Olivia Rosenthal
Se souvenir des belles choses
Dans le précédent ouvrage d’Olivia Rosenthal (Que font les rennes après Noël ?, 2010), un personnage découvrait le monde à travers des films, entre autres. Afin d’approfondir cette relation entre littérature et cinéma, l’auteure a passé une année en résidence à l’Espace 1789 de Saint-Ouen. Fondé sur la rencontre avec les habitants, son travail s’articule sur une question : « Quel film a changé votre vie ? ». Seize personnes se sont ainsi prêtées au jeu, décrivant leur relation à une oeuvre. Olivia Rosenthal s’est fait le porte-voix de ces relations d’exception, écrivant un court texte à partir de chaque témoignage, tous réunis au sein de Ils ne sont pour rien dans mes larmes.
Un film peut-il littéralement changer une vie ?
Oui, dans la mesure où nous captons quelque chose en lui qui nous transforme. C’est une relation active. Notre réinterprétation révèle quelque chose qui était jusque là cachée en nous. Au regard de leurs anecdotes les participants avaient tous pris du recul vis-à-vis de l’œuvre en question et de son impact sur leur vie. Sans cette distance, il est difficile de parler du bouleversement vécu.
Voir un film, ça s’apprend, l’œil s’éduque ?

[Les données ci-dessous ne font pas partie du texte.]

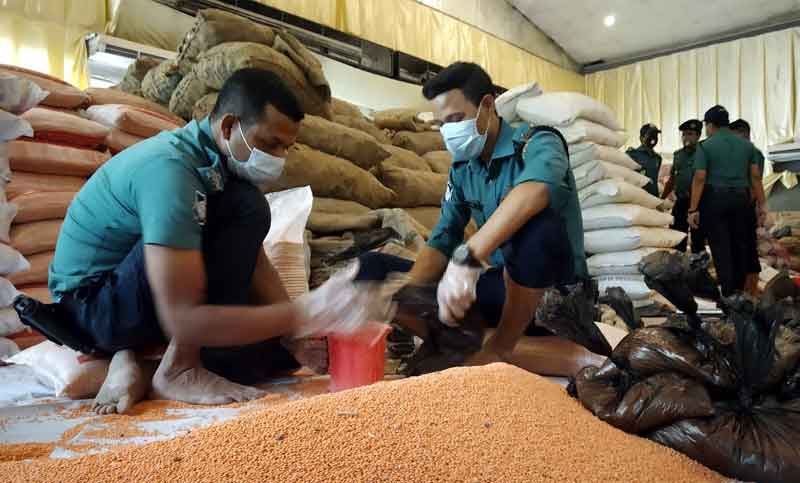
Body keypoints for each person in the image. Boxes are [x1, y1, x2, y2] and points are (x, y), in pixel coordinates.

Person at [36, 68, 392, 414]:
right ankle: (179, 368)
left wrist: (294, 336)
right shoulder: (172, 171)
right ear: (228, 126)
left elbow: (252, 258)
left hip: (134, 302)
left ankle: (138, 366)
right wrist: (311, 309)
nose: (279, 158)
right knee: (247, 207)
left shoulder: (216, 169)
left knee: (274, 352)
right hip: (94, 307)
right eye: (270, 143)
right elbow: (183, 319)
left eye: (286, 147)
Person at [357, 62, 602, 376]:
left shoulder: (538, 142)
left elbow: (536, 191)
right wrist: (406, 293)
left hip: (553, 293)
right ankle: (475, 343)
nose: (448, 132)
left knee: (532, 225)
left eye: (455, 119)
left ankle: (500, 347)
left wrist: (468, 256)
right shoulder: (463, 170)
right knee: (373, 269)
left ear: (487, 105)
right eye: (442, 124)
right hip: (502, 287)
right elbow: (443, 237)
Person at [688, 106, 766, 297]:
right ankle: (739, 292)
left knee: (721, 247)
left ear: (710, 125)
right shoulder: (747, 146)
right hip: (741, 199)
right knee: (740, 245)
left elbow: (700, 177)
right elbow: (755, 177)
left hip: (715, 200)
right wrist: (762, 205)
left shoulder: (706, 146)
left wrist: (693, 209)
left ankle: (728, 293)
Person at [730, 118, 765, 296]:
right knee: (741, 250)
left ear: (743, 134)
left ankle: (748, 293)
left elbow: (754, 183)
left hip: (745, 209)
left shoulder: (753, 154)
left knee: (747, 251)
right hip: (738, 208)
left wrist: (747, 205)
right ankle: (745, 292)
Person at [661, 119, 706, 253]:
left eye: (690, 134)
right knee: (677, 236)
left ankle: (698, 263)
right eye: (684, 134)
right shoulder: (678, 155)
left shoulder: (704, 153)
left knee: (698, 238)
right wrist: (661, 198)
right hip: (681, 201)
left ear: (698, 136)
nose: (686, 137)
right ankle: (678, 262)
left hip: (699, 202)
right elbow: (672, 179)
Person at [627, 124, 663, 197]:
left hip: (653, 197)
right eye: (650, 134)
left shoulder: (658, 158)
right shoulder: (632, 154)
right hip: (638, 197)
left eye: (655, 135)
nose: (653, 137)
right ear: (641, 138)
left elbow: (654, 181)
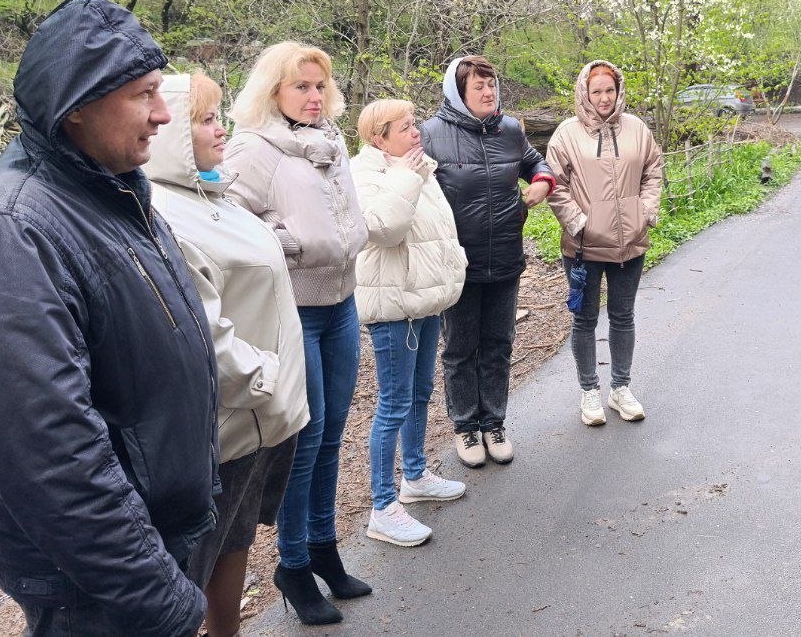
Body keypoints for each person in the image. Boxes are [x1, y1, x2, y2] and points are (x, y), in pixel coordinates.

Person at [0, 0, 217, 636]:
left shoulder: (109, 189)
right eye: (144, 94)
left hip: (152, 543)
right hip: (97, 588)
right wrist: (157, 597)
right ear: (76, 106)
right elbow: (49, 451)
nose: (164, 113)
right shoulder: (9, 228)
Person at [145, 72, 310, 637]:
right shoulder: (163, 214)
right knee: (193, 560)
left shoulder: (214, 196)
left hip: (261, 417)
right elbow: (199, 332)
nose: (222, 130)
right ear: (169, 133)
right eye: (206, 119)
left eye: (219, 116)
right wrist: (267, 378)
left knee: (235, 539)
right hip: (226, 421)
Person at [225, 42, 369, 626]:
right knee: (304, 442)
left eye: (319, 86)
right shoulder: (253, 147)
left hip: (343, 303)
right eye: (300, 87)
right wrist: (286, 240)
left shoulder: (331, 139)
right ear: (273, 90)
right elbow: (227, 218)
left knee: (332, 434)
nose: (314, 96)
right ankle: (292, 564)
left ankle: (323, 548)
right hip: (296, 311)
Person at [421, 55, 555, 467]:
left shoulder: (510, 129)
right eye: (478, 86)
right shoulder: (430, 134)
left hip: (506, 257)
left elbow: (535, 161)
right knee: (460, 348)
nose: (488, 91)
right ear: (457, 92)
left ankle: (493, 423)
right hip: (458, 263)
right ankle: (465, 427)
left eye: (491, 84)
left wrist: (542, 181)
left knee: (498, 344)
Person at [351, 99, 469, 547]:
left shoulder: (418, 168)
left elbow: (438, 232)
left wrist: (453, 266)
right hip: (392, 305)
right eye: (405, 127)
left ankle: (415, 476)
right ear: (379, 137)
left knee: (420, 392)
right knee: (393, 403)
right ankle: (382, 507)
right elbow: (385, 228)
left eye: (414, 124)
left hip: (423, 299)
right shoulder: (364, 174)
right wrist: (408, 176)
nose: (416, 132)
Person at [546, 60, 663, 426]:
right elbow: (555, 184)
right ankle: (589, 390)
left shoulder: (637, 129)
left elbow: (653, 170)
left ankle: (620, 388)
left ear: (618, 91)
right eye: (596, 91)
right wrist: (578, 222)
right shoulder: (567, 134)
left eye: (609, 90)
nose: (603, 98)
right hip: (584, 247)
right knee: (584, 320)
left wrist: (645, 212)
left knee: (623, 316)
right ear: (585, 92)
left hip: (630, 243)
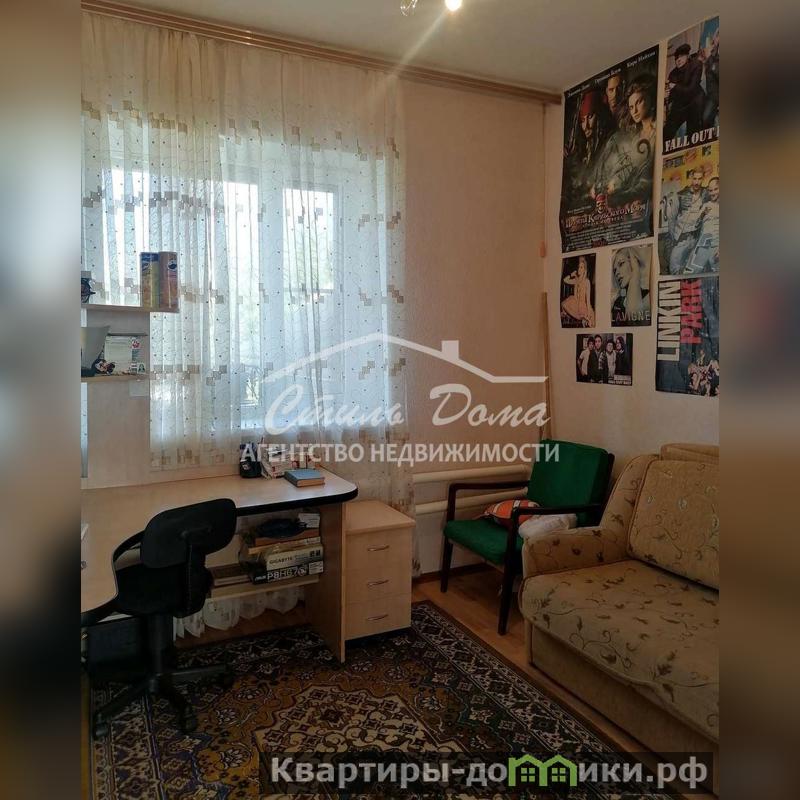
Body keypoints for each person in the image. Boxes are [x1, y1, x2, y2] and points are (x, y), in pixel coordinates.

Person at [590, 75, 657, 207]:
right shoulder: (633, 138)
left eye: (638, 102)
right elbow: (627, 171)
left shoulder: (658, 132)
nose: (635, 111)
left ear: (650, 99)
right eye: (631, 107)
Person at [665, 166, 708, 274]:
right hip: (682, 238)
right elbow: (671, 218)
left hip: (698, 237)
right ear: (690, 178)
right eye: (695, 179)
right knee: (674, 267)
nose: (697, 182)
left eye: (699, 179)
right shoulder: (680, 195)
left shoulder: (706, 193)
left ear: (703, 179)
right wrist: (674, 238)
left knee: (694, 269)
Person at [664, 42, 706, 143]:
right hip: (680, 105)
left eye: (681, 56)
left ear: (687, 56)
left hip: (695, 102)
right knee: (666, 132)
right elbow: (672, 96)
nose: (678, 60)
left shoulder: (696, 65)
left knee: (693, 136)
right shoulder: (673, 73)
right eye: (676, 58)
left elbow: (691, 89)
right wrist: (667, 95)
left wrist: (675, 86)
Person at [611, 246, 651, 324]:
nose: (617, 273)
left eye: (621, 264)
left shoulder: (647, 296)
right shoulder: (617, 303)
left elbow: (633, 317)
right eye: (615, 270)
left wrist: (636, 272)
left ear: (633, 262)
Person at [687, 176, 719, 273]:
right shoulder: (706, 205)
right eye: (710, 190)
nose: (712, 193)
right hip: (703, 244)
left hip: (717, 245)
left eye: (716, 189)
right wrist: (702, 215)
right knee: (690, 272)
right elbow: (696, 225)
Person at [561, 256, 595, 327]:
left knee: (590, 322)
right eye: (579, 267)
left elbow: (588, 300)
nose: (579, 269)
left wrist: (589, 315)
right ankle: (581, 319)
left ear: (585, 270)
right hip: (576, 304)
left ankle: (585, 319)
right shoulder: (576, 280)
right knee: (565, 304)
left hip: (583, 306)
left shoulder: (587, 282)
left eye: (581, 267)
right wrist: (571, 275)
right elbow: (565, 280)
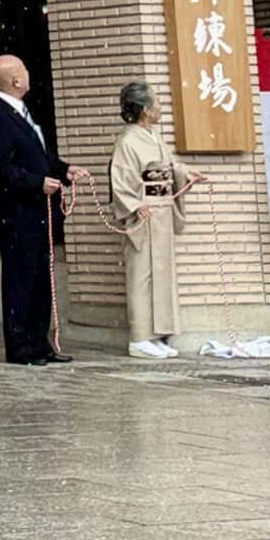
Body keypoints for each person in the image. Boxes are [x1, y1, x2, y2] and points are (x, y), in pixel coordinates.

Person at [0, 54, 71, 365]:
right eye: (23, 69)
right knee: (21, 279)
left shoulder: (21, 112)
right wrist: (36, 183)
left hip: (37, 212)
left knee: (40, 279)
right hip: (17, 214)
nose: (28, 74)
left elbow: (38, 156)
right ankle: (20, 346)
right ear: (15, 80)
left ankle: (39, 343)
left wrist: (64, 170)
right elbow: (1, 168)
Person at [108, 81, 204, 359]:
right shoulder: (127, 141)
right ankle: (139, 336)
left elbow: (168, 167)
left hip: (160, 210)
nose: (160, 107)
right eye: (157, 102)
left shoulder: (153, 135)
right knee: (142, 275)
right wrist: (136, 205)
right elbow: (122, 180)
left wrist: (185, 174)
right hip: (145, 211)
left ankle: (157, 334)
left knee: (161, 273)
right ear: (146, 109)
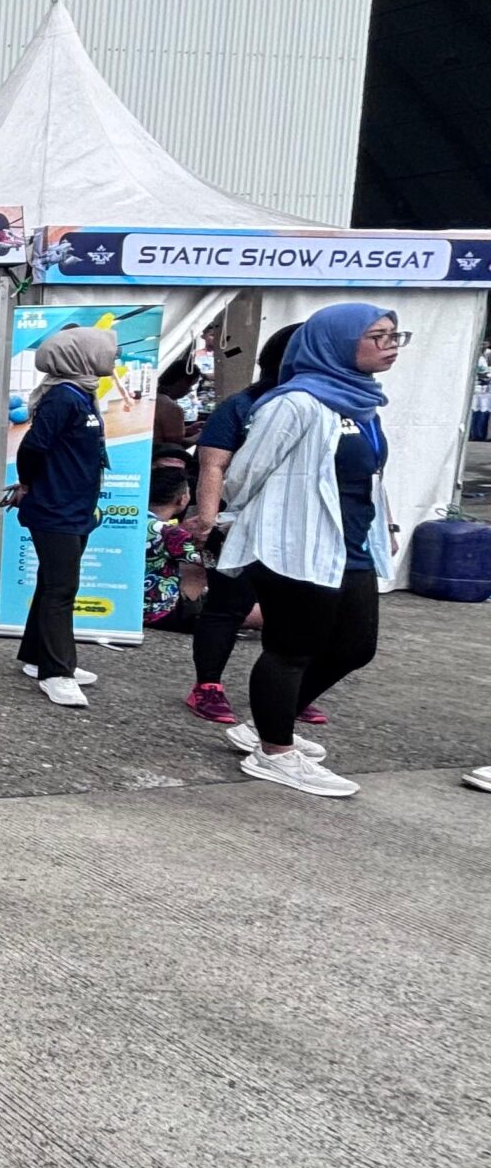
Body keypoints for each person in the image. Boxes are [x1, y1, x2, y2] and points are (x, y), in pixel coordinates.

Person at [214, 303, 402, 799]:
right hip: (296, 542)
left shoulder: (362, 403)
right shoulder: (294, 403)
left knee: (354, 647)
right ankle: (274, 752)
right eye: (378, 336)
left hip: (351, 544)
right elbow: (244, 474)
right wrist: (260, 521)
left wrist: (386, 524)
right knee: (292, 648)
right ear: (336, 342)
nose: (390, 346)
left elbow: (368, 476)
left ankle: (266, 723)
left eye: (395, 336)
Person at [179, 323, 314, 726]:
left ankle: (287, 689)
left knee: (296, 610)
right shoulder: (242, 406)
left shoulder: (336, 407)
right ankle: (207, 685)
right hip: (240, 522)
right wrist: (208, 519)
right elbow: (213, 465)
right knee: (228, 604)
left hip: (302, 526)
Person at [12, 325, 114, 708]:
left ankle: (37, 656)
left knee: (51, 583)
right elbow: (32, 447)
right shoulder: (63, 397)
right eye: (105, 349)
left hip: (75, 506)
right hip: (55, 509)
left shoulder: (82, 393)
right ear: (80, 356)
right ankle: (57, 673)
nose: (113, 356)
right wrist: (27, 484)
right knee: (61, 589)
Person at [141, 467, 216, 634]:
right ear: (183, 499)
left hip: (123, 607)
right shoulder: (169, 532)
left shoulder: (128, 521)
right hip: (157, 612)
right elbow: (210, 563)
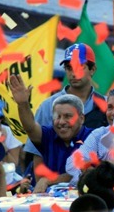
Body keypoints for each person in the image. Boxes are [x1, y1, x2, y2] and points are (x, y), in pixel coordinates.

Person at [22, 43, 107, 172]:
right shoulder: (48, 106)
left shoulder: (106, 106)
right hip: (55, 186)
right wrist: (43, 186)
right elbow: (37, 152)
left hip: (96, 183)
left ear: (92, 69)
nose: (74, 73)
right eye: (69, 68)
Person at [9, 73, 93, 193]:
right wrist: (23, 104)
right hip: (51, 205)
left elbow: (84, 172)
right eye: (57, 116)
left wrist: (48, 180)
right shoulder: (49, 134)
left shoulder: (93, 137)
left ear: (82, 118)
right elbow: (30, 127)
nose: (61, 122)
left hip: (83, 203)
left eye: (68, 116)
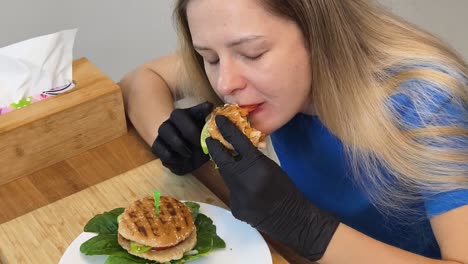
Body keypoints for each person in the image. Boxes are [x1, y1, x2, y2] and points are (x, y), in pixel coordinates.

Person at [119, 0, 468, 263]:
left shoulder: (426, 103)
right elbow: (140, 80)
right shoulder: (264, 85)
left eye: (252, 54)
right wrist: (170, 138)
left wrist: (306, 228)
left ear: (320, 35)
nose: (226, 83)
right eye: (210, 58)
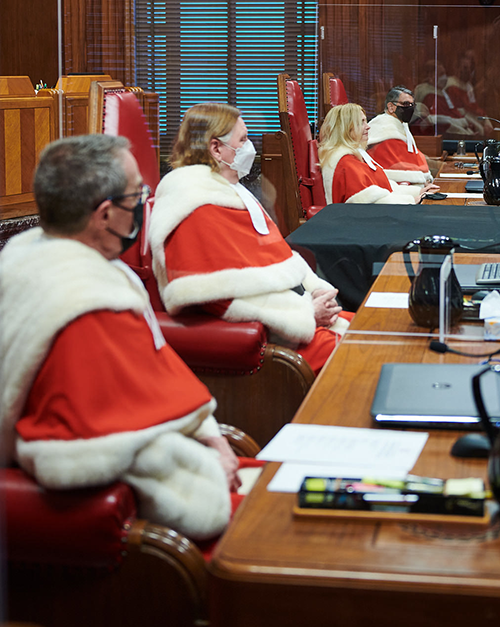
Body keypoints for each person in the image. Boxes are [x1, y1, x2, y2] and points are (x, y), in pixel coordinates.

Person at [0, 134, 242, 541]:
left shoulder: (26, 256)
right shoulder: (89, 305)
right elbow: (93, 449)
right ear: (107, 214)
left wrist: (209, 435)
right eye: (138, 194)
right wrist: (207, 468)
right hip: (124, 528)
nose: (144, 204)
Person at [149, 102, 352, 376]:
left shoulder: (232, 192)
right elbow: (213, 297)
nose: (250, 148)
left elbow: (275, 257)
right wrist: (306, 313)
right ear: (216, 148)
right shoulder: (192, 205)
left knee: (373, 325)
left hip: (294, 315)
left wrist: (316, 290)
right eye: (243, 140)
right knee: (368, 354)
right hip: (276, 337)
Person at [319, 102, 418, 205]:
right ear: (346, 128)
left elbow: (382, 187)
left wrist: (418, 193)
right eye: (361, 123)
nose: (368, 127)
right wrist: (411, 200)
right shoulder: (345, 163)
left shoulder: (357, 156)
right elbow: (368, 204)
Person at [366, 86, 438, 196]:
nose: (410, 108)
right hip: (391, 187)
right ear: (391, 107)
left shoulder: (401, 124)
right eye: (405, 104)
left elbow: (414, 155)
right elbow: (398, 166)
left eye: (412, 105)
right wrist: (424, 177)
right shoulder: (385, 128)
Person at [414, 61, 475, 136]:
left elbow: (452, 111)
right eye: (441, 74)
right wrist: (461, 122)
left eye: (445, 73)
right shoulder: (430, 96)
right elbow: (437, 120)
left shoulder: (441, 91)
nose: (445, 77)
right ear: (431, 76)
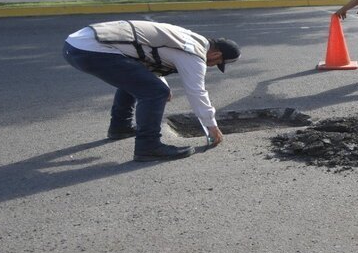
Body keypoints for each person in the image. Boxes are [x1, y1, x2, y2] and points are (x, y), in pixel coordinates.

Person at [63, 20, 240, 161]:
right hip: (93, 49)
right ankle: (148, 146)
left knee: (144, 85)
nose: (212, 66)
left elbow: (147, 55)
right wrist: (211, 126)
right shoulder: (194, 54)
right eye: (216, 63)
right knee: (155, 92)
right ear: (216, 55)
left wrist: (160, 82)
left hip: (76, 44)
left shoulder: (188, 37)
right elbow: (196, 92)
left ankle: (120, 127)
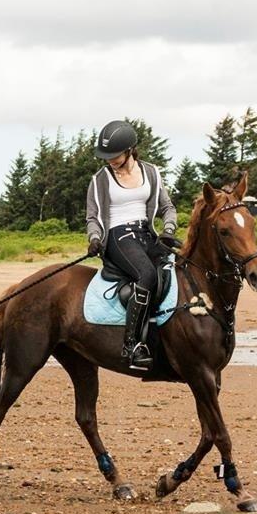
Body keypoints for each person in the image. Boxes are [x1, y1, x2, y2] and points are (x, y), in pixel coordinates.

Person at [84, 120, 181, 370]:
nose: (110, 160)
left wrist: (168, 230)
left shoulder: (151, 172)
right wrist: (95, 238)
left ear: (130, 150)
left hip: (146, 234)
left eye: (114, 155)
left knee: (177, 269)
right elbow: (93, 216)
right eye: (106, 156)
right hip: (118, 235)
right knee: (146, 274)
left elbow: (167, 207)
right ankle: (132, 346)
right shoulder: (100, 180)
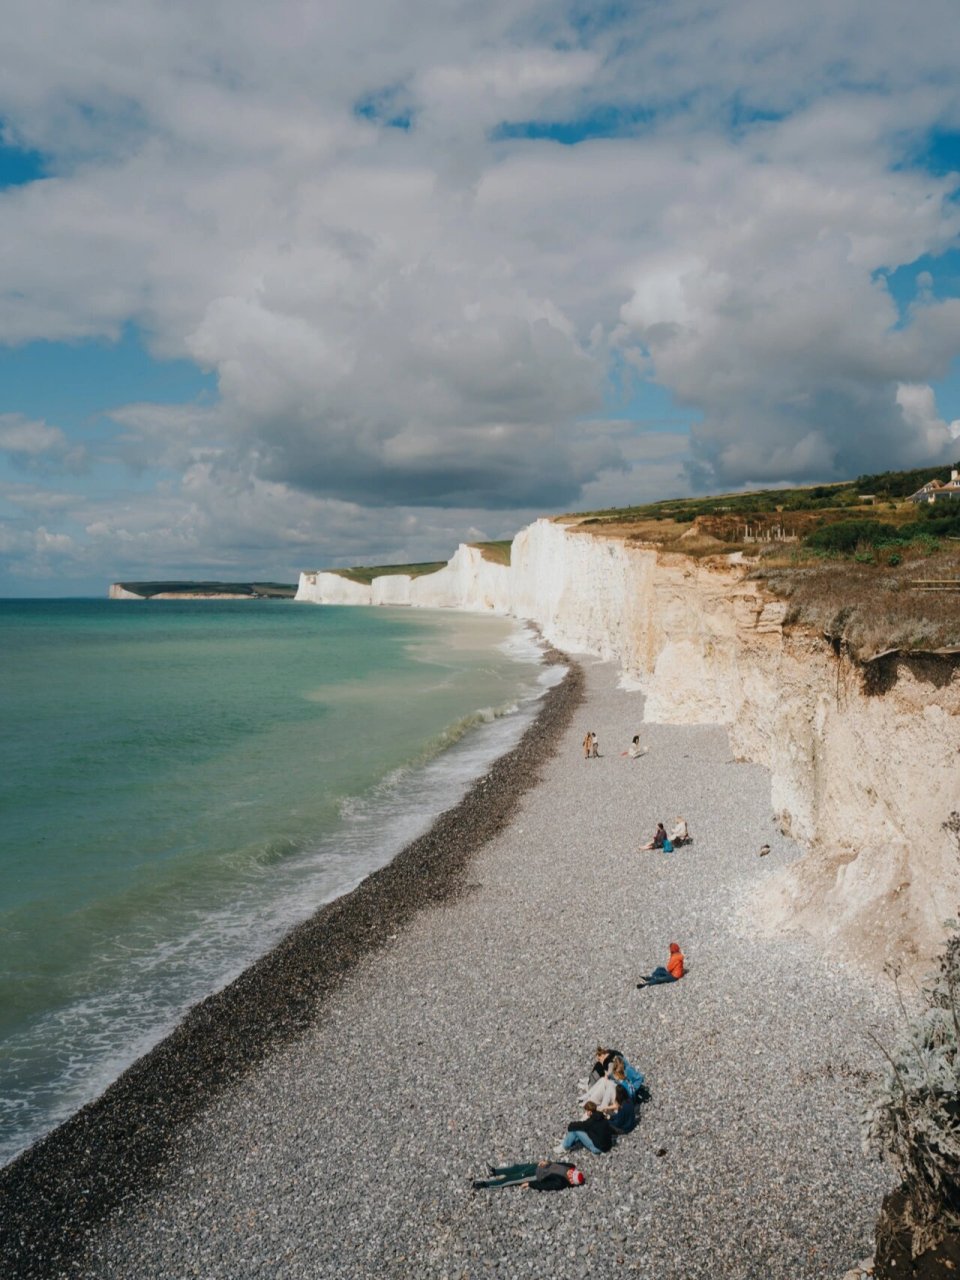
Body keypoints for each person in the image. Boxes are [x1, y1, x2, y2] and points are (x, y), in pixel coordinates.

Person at [473, 1160, 585, 1191]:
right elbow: (557, 1164)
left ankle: (485, 1185)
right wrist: (547, 1162)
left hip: (535, 1175)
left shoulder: (561, 1182)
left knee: (512, 1179)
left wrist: (530, 1184)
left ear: (571, 1180)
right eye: (571, 1171)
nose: (569, 1172)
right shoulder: (570, 1166)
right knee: (515, 1168)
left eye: (570, 1174)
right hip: (537, 1166)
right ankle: (494, 1171)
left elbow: (546, 1185)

On peut analyser, critiquer selon des grilles, mais je n’ai pas écrit un livre donnant la parole aux cinéphiles. On peut être affecté par un film sans être un expert du cinéma, qui reste un art populaire, comparé à la littérature ou au théâtre. Le cas ne s’est pas présenté, mais j’aurais pu écrire sur un long-métrage de « seconde zone ». Ce ne sont pas forcément les images les plus fortes qui nous changent. L’homme qui parle d’Il était une fois la Révolution évoque aussi Massacre à la tronçonneuse ; il aurait pu développer sur ce film, mais il a privilégié Sergio Leone… En revanche, la dame qui parle de Rouge, de Kieslowski, m’a dit avoir été déçue en le revoyant plus tard…
Le livre se clôt sur un texte personnel évoquant Les Parapluies de Cherbourg, de Jacques Demy. Comment s’est-il imposé comme un « film de votre vie » ?
Je ne m’en suis pas rendue compte la première fois que je l’ai vu. Puis mes « larmes répétées » m’ont fait comprendre que Les Parapluies… me mettaient dans un état particulier au-delà de ce que je voyais à l’écran. Pour autant, je n’ai pas dressé mon palmarès de cinéma. J’aime beaucoup Demy et certains Hitchcock, mais je connais mieux Cassavetes, Pasolini, Bergman…
Appréciez-vous tous les longs-métrages sur lesquels vous avez écrit ?
Si mon interlocuteur est enthousiaste, le film n’a plus d’importance. En revanche, il est moins évident d’écrire à partir d’un témoignage où l’on se sent moins concerné, ou en cas de profond désaccord. Dans ce cas, difficile de ne pas adopter un regard critique.
Avez-vous écrit des scénarios ou envie de réaliser ?
J’ai écrit le scénario des Larmes à partir de mon texte sur les Parapluies de Cherbourg, que Laurent Larivière a réalisé. En revanche, je n’ai pas du tout envie de réaliser ! C’est un travail qui demande d’autres qualités, un travail de groupe.
Récemment, y a-t-il des films qui ont changé votre vie ?
Il faut du temps pour que la transformation opère… Les témoignages recueillis révèlent que les œuvres choisies ont été vues à l’adolescence, une période charnière où l’on reste ouvert à tous les possibles. Ces propos d’adultes montrent qu’il faut peut-être une dizaine d’années pour s’apercevoir du changement provoqué et pour que la relation avec un film s’ancre dans la durée. Il serait intéressant de renouveler ce travail dans dix ans, afin d’observer évolutions du panel.
Plus simplement, quel film vous a plu récemment ?
Il était une fois en Anatolie de Nuri Bilge Ceylan. C’est un réalisateur inventif et surprenant. Comme en littérature, j’aime l’effet de surprise. Je pourrais également citer l’œuvre d’Abdellatif Kechiche, pour son rapport au temps, en particulier dans L’Esquive. Il y a un effet hypnotique dans son cinéma.